TASK GOAL » Every entry below should be printed exactly, without its images.

•••••

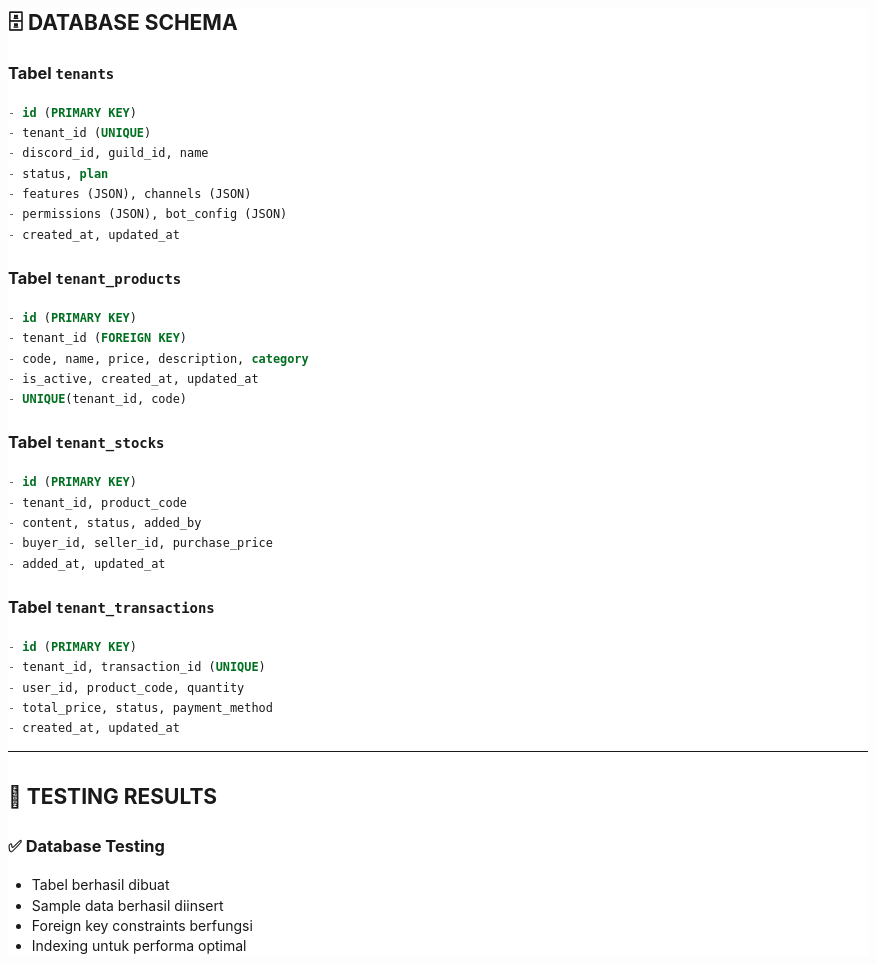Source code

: 
## 🗄️ DATABASE SCHEMA

### Tabel `tenants`
```sql
- id (PRIMARY KEY)
- tenant_id (UNIQUE)
- discord_id, guild_id, name
- status, plan
- features (JSON), channels (JSON)
- permissions (JSON), bot_config (JSON)
- created_at, updated_at
```

### Tabel `tenant_products`
```sql
- id (PRIMARY KEY)
- tenant_id (FOREIGN KEY)
- code, name, price, description, category
- is_active, created_at, updated_at
- UNIQUE(tenant_id, code)
```

### Tabel `tenant_stocks`
```sql
- id (PRIMARY KEY)
- tenant_id, product_code
- content, status, added_by
- buyer_id, seller_id, purchase_price
- added_at, updated_at
```

### Tabel `tenant_transactions`
```sql
- id (PRIMARY KEY)
- tenant_id, transaction_id (UNIQUE)
- user_id, product_code, quantity
- total_price, status, payment_method
- created_at, updated_at
```

---

## 🧪 TESTING RESULTS

### ✅ Database Testing
- Tabel berhasil dibuat
- Sample data berhasil diinsert
- Foreign key constraints berfungsi
- Indexing untuk performa optimal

•••••

RESULT OF THIS TASK »
Source code

: 
## 🗄️ DATABASE SCHEMA

### Tabel `tenants`
```sql
- id (PRIMARY KEY)
- tenant_id (UNIQUE)
- discord_id, guild_id, name
- status, plan
- features (JSON), channels (JSON)
- permissions (JSON), bot_config (JSON)
- created_at, updated_at
```

### Tabel `tenant_products`
```sql
- id (PRIMARY KEY)
- tenant_id (FOREIGN KEY)
- code, name, price, description, category
- is_active, created_at, updated_at
- UNIQUE(tenant_id, code)
```

### Tabel `tenant_stocks`
```sql
- id (PRIMARY KEY)
- tenant_id, product_code
- content, status, added_by
- buyer_id, seller_id, purchase_price
- added_at, updated_at
```

### Tabel `tenant_transactions`
```sql
- id (PRIMARY KEY)
- tenant_id, transaction_id (UNIQUE)
- user_id, product_code, quantity
- total_price, status, payment_method
- created_at, updated_at
```

---

## 🧪 TESTING RESULTS

### ✅ Database Testing
- Tabel berhasil dibuat
- Sample data berhasil diinsert
- Foreign key constraints berfungsi
- Indexing untuk performa optimal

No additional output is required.